NINE INCH NAILS Parco della musica, Milano, Italia - 24 giugno 2025
Noi di Distopic.it non avevamo grandi aspettative. Dopo anni di silenzio discografico e un’attività dal vivo più sporadica che continuativa, temevamo che i Nine Inch Nails fossero diventati un reperto storico, con il meglio ormai alle spalle. Invece, il live del 24 giugno al Parco della Musica si è rivelato una delle loro esibizioni italiane più solide e sorprendenti. Merito di una scaletta ben costruita, con alcune scelte che hanno colpito anche i fan più attenti. Brani come “The Perfect Drug”, “Somewhat Damaged”, “The Big Come Down” e “I’m Afraid of Americans” (cover di Bowie) sono stati recuperati con cura e intensità, dopo anni ai margini dei tour.
Nessun nuovo album da promuovere: solo la voglia di misurarsi con il proprio repertorio, ed è stato un bene. Trent Reznor ha da poco compiuto sessant’anni, ma sul palco ha dimostrato una tenuta scenica invidiabile. La voce è ancora solida e tagliente, e la fisicità resta centrale nella performance. Gli anni spesi in studio – soprattutto nella scrittura di colonne sonore con Atticus Ross – non lo hanno arrugginito: al contrario, sembrano aver affinato la sua gestione dei vuoti, delle pause, del crescendo. Attorno a lui una band compatta ed efficace: Robin Finck, Alessandro Cortini, Ilan Rubin e lo stesso Atticus Ross. Tutti precisi, concentrati, affilati. Ross, in particolare, ha inciso in modo netto, con un lavoro discreto ma determinante.
Chi segue i NIN dagli esordi e ricorda formazioni diverse – ad esempio con Chris Vrenna alla batteria, oppure Charlie Clouser ai synth, oppure Danny Lohner al basso, ora coglie senza dubbio un’evoluzione: meno istinto, più controllo, meno caos, più definizione. L’impatto resta forte.
Le riprese trasmesse in diretta sui maxi-schermi – prevalentemente in bianco e nero, con un’estetica cruda, quasi industrial – hanno valorizzato la performance senza cercare effetti patinati: inquadrature essenziali, montaggio al servizio della musica. Un taglio visivo coerente con l’identità del gruppo, ruvido ma preciso. Anche il light design, altro punto fermo dei live di Reznor, è stato all’altezza: giochi di luci fredde, intermittenze stroboscopiche, silhouette in controluce. Ogni brano aveva un’identità visiva netta, coerente con l’umore del pezzo.
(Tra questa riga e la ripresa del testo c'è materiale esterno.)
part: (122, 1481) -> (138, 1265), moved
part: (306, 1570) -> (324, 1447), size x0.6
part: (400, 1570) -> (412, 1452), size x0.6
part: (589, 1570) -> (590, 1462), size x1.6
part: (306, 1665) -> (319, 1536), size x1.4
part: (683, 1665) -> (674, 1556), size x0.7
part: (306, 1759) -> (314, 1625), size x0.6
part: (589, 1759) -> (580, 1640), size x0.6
Il finale, con “Head Like a Hole” e “Hurt”, era prevedibile, ma ha funzionato. “Hurt”, in particolare, è sembrata ancora una volta la chiusura più adatta: trattenuta, dolente, diretta. Nessuna retorica, solo un pezzo che continua a parlare a più generazioni.
Un concerto che non ha cercato di sembrare giovane o moderno. Ma che ha dimostrato come si può invecchiare restando rilevanti. Con lucidità, rigore e una forza espressiva ancora pienamente viva.